DM: I don’t think so. I work with artists because I think they can do great things, and I have to believe in that. So the creative side of it, when they start to make a record, we’ve talked about it and we know what the process is going to be, so we just let them get on with it. I like the process to be natural, I don’t really think about it.
So to this weekend. How did Short Circuit come about?
DM: They approached us, and we grabbed it with all our hands. All the artists have been brilliant, they’ve all been really excited about it. A lot of people are off-cycle, and it’s not just another date on their tour, they’ve had to put a lot of extra effort in and I really appreciate that. I can’t wait to see everybody really, it’ll be nice to catch up with some of the artists. Obviously there’ll be complaints about the dressing room not being right or things not being on riders, but generally speaking it’s going to be a lot of fun.
It’s really good it’s not a nostalgia fest, you’ve got things like the Nik Void and Carter Tutti collaboration, SCUM playing and so on.
DM: Yes, it’s not supposed to be a back to the 80s nostalgia tour. Mute was a 70s label not an 80s label, we’ve got Boyd, NON, he was there at the start, and we’ve got him playing, all the way through to the new artists. I wouldn’t have done this as a nostalgia thing, it’s about where we’re at and where we’re going.
And you’re bridging with Raster-Noton too via the Sound Halo loop, that’s really interesting.
DM: I’m a big fan of Raster-Noton.

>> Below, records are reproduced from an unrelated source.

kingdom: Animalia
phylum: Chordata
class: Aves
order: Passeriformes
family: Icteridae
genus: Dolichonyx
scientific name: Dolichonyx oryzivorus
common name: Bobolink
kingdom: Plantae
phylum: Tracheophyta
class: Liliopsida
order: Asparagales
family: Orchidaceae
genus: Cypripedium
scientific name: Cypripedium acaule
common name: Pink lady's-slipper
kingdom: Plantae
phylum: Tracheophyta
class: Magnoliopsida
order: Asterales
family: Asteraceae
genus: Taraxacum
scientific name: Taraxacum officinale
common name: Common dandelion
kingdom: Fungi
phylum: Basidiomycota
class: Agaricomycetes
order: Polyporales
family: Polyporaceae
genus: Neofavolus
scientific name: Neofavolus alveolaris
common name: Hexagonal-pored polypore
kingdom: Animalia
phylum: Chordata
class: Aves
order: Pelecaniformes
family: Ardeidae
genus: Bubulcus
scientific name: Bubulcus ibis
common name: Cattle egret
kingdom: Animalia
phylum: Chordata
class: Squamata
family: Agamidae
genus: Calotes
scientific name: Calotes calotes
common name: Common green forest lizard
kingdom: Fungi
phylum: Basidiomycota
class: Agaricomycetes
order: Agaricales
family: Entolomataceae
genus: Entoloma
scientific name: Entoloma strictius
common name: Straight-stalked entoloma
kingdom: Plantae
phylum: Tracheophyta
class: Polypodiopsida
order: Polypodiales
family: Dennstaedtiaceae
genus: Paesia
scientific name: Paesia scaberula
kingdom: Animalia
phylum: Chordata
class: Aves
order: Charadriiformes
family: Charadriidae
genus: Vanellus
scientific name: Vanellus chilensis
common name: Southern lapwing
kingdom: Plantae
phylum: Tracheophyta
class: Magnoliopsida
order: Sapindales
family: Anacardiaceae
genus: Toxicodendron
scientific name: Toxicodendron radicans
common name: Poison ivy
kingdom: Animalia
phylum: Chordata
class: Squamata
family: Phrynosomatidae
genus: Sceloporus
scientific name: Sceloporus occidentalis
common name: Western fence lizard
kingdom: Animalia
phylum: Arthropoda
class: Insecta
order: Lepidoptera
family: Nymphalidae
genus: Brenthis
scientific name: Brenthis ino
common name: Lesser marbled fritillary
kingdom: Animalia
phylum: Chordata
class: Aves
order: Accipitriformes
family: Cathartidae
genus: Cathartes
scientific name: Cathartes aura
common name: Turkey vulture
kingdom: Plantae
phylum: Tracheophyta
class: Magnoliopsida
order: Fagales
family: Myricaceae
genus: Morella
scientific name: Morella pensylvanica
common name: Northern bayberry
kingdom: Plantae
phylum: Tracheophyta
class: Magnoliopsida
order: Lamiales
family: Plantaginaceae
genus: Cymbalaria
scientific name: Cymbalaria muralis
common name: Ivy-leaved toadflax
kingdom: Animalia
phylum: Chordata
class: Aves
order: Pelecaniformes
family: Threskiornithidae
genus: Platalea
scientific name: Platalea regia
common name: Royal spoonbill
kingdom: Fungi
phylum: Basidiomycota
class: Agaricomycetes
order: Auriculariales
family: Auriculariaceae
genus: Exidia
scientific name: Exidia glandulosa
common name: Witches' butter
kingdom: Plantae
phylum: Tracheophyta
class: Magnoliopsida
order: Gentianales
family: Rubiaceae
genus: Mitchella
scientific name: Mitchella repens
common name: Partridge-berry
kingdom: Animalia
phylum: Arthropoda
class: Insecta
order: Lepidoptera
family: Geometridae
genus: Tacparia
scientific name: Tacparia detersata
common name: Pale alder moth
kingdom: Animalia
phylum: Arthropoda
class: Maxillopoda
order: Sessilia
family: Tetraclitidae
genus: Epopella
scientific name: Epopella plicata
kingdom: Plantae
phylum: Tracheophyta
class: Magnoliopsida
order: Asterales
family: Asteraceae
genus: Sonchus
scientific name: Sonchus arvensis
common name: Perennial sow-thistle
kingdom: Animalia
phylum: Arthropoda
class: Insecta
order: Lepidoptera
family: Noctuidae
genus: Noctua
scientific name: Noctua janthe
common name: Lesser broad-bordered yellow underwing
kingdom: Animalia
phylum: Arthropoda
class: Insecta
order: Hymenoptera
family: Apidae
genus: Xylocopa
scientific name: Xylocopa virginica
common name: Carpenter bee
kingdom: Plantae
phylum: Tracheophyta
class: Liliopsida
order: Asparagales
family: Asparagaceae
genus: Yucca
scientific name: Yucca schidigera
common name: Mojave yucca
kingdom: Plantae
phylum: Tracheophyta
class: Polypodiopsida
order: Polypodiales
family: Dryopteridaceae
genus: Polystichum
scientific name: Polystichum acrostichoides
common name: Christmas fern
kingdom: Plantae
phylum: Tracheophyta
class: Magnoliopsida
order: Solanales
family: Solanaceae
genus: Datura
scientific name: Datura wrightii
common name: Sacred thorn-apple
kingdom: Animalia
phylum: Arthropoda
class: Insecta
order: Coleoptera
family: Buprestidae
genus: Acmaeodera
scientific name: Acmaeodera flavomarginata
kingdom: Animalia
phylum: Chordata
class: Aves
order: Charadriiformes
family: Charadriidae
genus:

We decided to do this loop that’s going to run overnight, nearly everybody made a contribution to that. It’s an hour long, and that’s going to play overnight and in various parts of the venue as well. Also I’m really pleased with the Dirty Electronics project. The Roundhouse does great work with local kids, and 20 or 30 of them are all going to build a synth, and then do a performance.
And finally, have you got your Kraftwerk synth fixed?
DM: The vocoder? It doesn’t really work. I get sounds out of it, it’s a shame really because somebody spent a lot of time trying to fix it up. I bought it knowing that it didn’t work, so the Kraftwerk boys didn’t go wide on me or anything. They said it never worked properly – it was built for them but it never got finished because they ran out of money. But it’s a beautiful thing and I see it every morning when I have my breakfast.